A key measure of confidence, the ANZ-Roy Morgan weekly consumer confidence index fell by 4.2 per cent to 106.3 points in the week ending May 4 – this is currently below the average reading of 113 points and is the worst since the global financial crisis.

UBS interest rate strategist Andrew Lilley said the tightening up of the budget deficit has been just enough to protect Australia’s reputation as the gold-plated AAA sovereign, but not by so much that foreign investors would need to fear a currency collapse from a potential recession.

“Global central banks were happy to increase their holdings of Australian bonds last year, when issuance was at an all-time high. Given this year’s reduction in net issuance of around 20 billion, I think if anything we will see Australian government bonds regain a bit of their scarcity value in this coming year,” he said.

The government gross issued $80 billion of nominal and $5 billion of inflation linked bonds this financial year, but some of that was just rolling over maturing debt.

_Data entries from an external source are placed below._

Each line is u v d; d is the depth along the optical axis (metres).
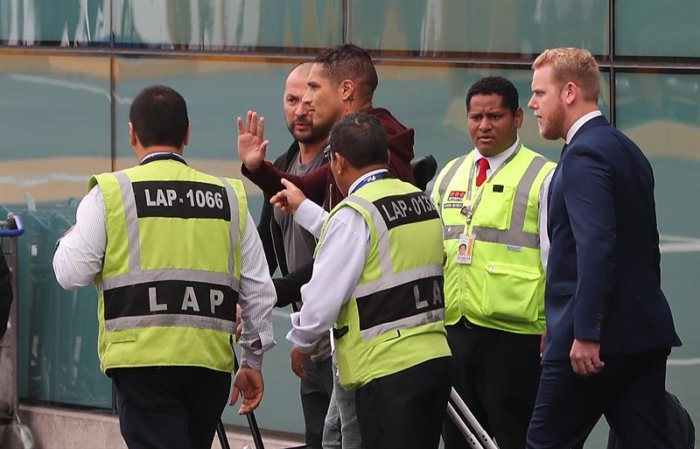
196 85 28.20
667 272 25.34
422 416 18.20
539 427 18.84
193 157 28.28
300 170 22.47
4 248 29.19
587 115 18.70
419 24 26.56
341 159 18.66
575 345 17.88
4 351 29.38
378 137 18.61
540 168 21.95
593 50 25.53
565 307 18.45
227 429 28.06
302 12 27.38
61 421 29.73
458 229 22.17
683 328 25.22
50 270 29.62
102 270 17.98
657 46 25.23
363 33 26.97
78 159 29.27
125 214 17.89
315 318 18.05
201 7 28.11
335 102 21.23
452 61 26.30
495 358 21.88
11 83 29.83
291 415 27.38
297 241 21.69
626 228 18.28
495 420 22.08
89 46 29.09
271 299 18.97
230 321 18.45
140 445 17.98
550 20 25.73
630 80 25.42
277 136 27.58
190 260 18.12
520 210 21.78
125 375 17.97
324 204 20.89
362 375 18.20
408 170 20.55
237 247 18.62
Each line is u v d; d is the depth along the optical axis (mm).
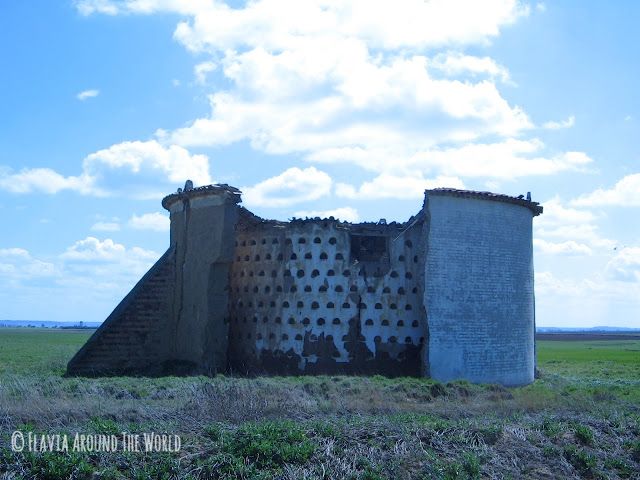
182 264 36844
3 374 32438
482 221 33875
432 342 32000
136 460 15891
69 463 15336
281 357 33625
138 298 36594
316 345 33188
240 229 36406
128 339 35938
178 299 36781
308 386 26266
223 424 18297
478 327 33188
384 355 33000
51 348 66688
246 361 34812
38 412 18578
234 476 15547
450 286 32688
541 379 38375
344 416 20203
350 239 34000
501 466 17141
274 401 21484
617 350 84938
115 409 19531
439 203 32906
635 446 18766
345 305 33281
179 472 15555
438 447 17734
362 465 16438
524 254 36000
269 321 34281
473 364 32844
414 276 33562
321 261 33781
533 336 37125
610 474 17484
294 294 33844
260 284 34938
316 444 17062
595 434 19531
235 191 34906
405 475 16172
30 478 15000
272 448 16500
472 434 18625
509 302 34625
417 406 23172
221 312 34781
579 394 28047
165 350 36719
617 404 25891
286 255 34375
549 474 17156
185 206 37125
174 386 25141
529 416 21719
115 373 34531
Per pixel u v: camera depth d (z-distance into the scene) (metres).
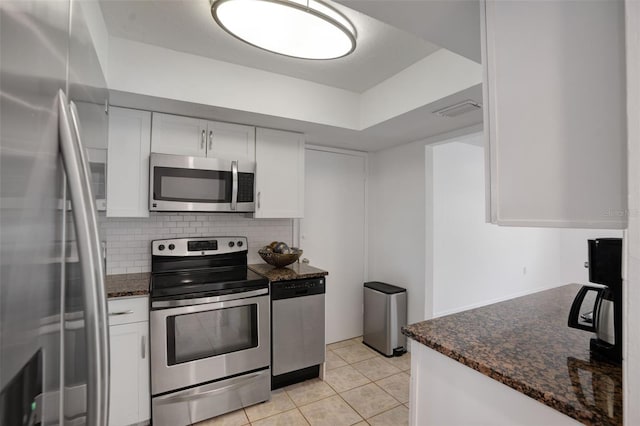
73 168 0.57
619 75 0.74
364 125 2.67
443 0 1.07
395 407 2.26
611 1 0.75
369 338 3.31
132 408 1.93
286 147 2.73
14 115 0.43
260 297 2.30
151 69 1.95
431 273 3.03
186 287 2.06
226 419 2.12
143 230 2.51
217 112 2.26
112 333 1.88
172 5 1.57
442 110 2.19
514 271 4.72
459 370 1.13
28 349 0.47
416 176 3.13
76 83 0.67
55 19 0.55
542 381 0.92
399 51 2.01
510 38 0.95
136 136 2.20
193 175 2.30
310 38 1.59
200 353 2.09
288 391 2.46
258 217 2.61
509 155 0.94
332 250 3.44
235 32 1.55
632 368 0.63
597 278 1.09
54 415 0.55
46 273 0.52
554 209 0.84
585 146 0.79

The total market size of nominal and inflation linked bonds grew by $57 billion and $5 billion in net terms.

Ratings agency Standard and Poor has reaffirmed Australia’s AAA rating in the wake of the budget, despite expectations of a slower return to surplus than was projected a year ago.

UBS Australia chief economist Scott Haslem said budget struck a reasonably good balance between improving the fiscal outlook without tightening too much this year at the risk of halting economic growth.

“Total fiscal drag in 2014 should be around 0.25 per cent, which is not enough to risk de-railing growth but is enough that the Reserve Bank of Australia is now likely to keep interest rates on hold until 2015,” he said.